As he healed, as he came back into his body from the dream of confusion and searing pain, everything changed. He had broken the cardinal rule and turned his back on a lion. But in so doing, he would embark on a love affair.

***

Outside, the rain against our thatched roof sounds like a train. Lightning flashes in the room which darkens again to the triangle of lamplight in the corner. Moths prickle in the mosquito net. The smell of soap from the shower mingles with the rain and wet earth and the smoke from the campfire still on our clothes.

Flash of lightning again, and there—a zebra, staring in, ears cocked. But no. It’s just the rain in insistent stripes down the sliding glass door and the deck chairs beyond and the electric fence.

I wonder what he’s doing now, Janco. Whether he’s with his colleagues, organizing their equipment, consulting maps, reading about a new species of bird. Eating in the dining room. Planning his day off. Sleeping in a narrow bed. Dreaming of the mundane.

I think about how he survived the lion attack when he was a boy, and his face when he spoke of it. How he had made it his mission to learn everything he could about lions and their world, to walk their paths, to study their rituals, to give them the space they required. I think about space, how we think it is ours for the taking.

He drives us out in the mornings and again in the afternoons, stopping the truck every ten yards, full of information and enthusiasm, pointing here, listening there. Soft-spoken, capable, young. Alive. As alive with aliveness as I’ve ever seen another human being. Crisscrossing this old volcano, we who paid money to come here will never, ever understand—not really—but are nevertheless moved to tears at the sight of a lone rhino down in the valley, an elephant trek, the oldest migration of animal to water happening right there in front of us while our hearts beat harder in recognition. We know with despair in our hearts that we have removed ourselves from this ancient dance, and oh how we long to be invited back in.

***

In the storm, rain coming in sideways, trucks follow each other with headlights on. The procession stops. Guides’ voices crackle to each other over their radios. Janco grabs something on the dashboard, makes sure the truck is in gear. We sit forward, eyes searching in the dark.

There.

Janco says, “Be very quiet and still.”

We hold our breath, hovering.

He shines a point of red light out into the night. Through the rain, we see a beige shape coming closer. The shape is a lion, a male we are told. The lion makes his way, unhurried, between our truck and the one in front of us. Janco keeps the light trained on him. He tells us that the red light does not startle or stress lions, that it’s for everyone’s own good.

For a brief moment, I feel the electric parting in the air as Janco did when he was eight. There is a steel frame around us; a rifle lies across the top of the dashboard within reach. Janco is a trained guide with countless hours of field time under his belt. He has spent nights alone in the bush. He has crept within feet of animals who could end him in one swift movement. He has survived such a movement, still intact. He is in charge of us, this twenty-three-year-old who understands more about the earth and its inhabitants and the stars than we ever will.

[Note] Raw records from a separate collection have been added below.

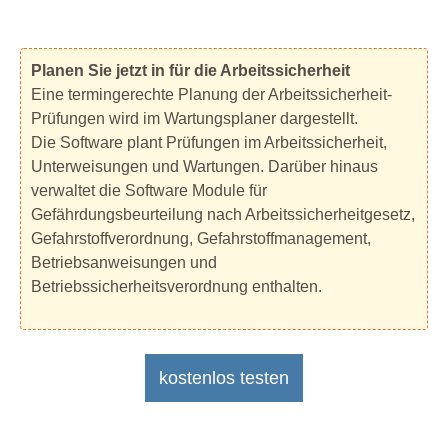
Planen Sie jetzt in für die Arbeitssicherheit
Eine termingerechte Planung der Arbeitssicherheit-
Prüfungen wird im Wartungsplaner dargestellt.
Die Software plant Prüfungen im Arbeitssicherheit,
Unterweisungen und Wartungen. Darüber hinaus
verwaltet die Software Module für
Gefährdungsbeurteilung nach Arbeitssicherheitgesetz,
Gefahrstoffverordnung, Gefahrstoffmanagement,
Betriebsanweisungen und
Betriebssicherheitsverordnung enthalten.
kostenlos testen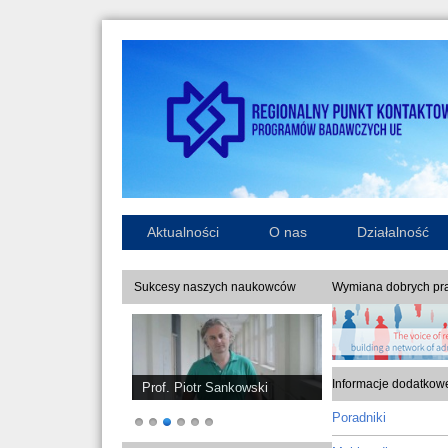
Aktualności
O nas
Działalność
Sukcesy naszych naukowców
Wymiana dobrych pra
Informacje dodatkow
Prof. Piotr Sankowski
Poradniki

But we don’t need the gun or his protection. Fear is not present here. Instead, we watch, bracing against the seats. We have let this creature pass on, undeterred, ungrasped by our wanting, reaching selves. We have achieved something small and yet not insignificant. We have not turned our backs.

The lion disappears into the dark. Up and down the line of trucks, red lights switch off in a gesture of respect. The ceremony is over.

***

We lie on the bed holding hands, listening to the storm continue. Spent. Undone. Wordless.

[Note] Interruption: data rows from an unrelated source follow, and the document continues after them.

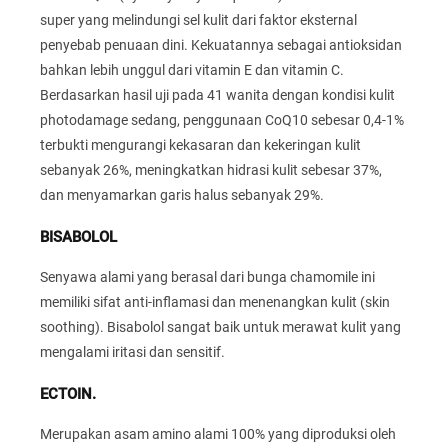
super yang melindungi sel kulit dari faktor eksternal
penyebab penuaan dini. Kekuatannya sebagai antioksidan
bahkan lebih unggul dari vitamin E dan vitamin C.
Berdasarkan hasil uji pada 41 wanita dengan kondisi kulit
photodamage sedang, penggunaan CoQ10 sebesar 0,4-1%
terbukti mengurangi kekasaran dan kekeringan kulit
sebanyak 26%, meningkatkan hidrasi kulit sebesar 37%,
dan menyamarkan garis halus sebanyak 29%.
BISABOLOL
Senyawa alami yang berasal dari bunga chamomile ini
memiliki sifat anti-inflamasi dan menenangkan kulit (skin
soothing). Bisabolol sangat baik untuk merawat kulit yang
mengalami iritasi dan sensitif.
ECTOIN.
Merupakan asam amino alami 100% yang diproduksi oleh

We are here, in this place, regardless of name or rule or border, irrelevant to the monuments we have built to ourselves, the systems we blindly uphold, the violence we call just, the concerns we insist are real. We are here, somewhere between earth and sky, with animals who never needed us, and plants who offer without expectation, and storms that rage with cosmic abandon. And that is when we know.

We have come back. Back to the beginning.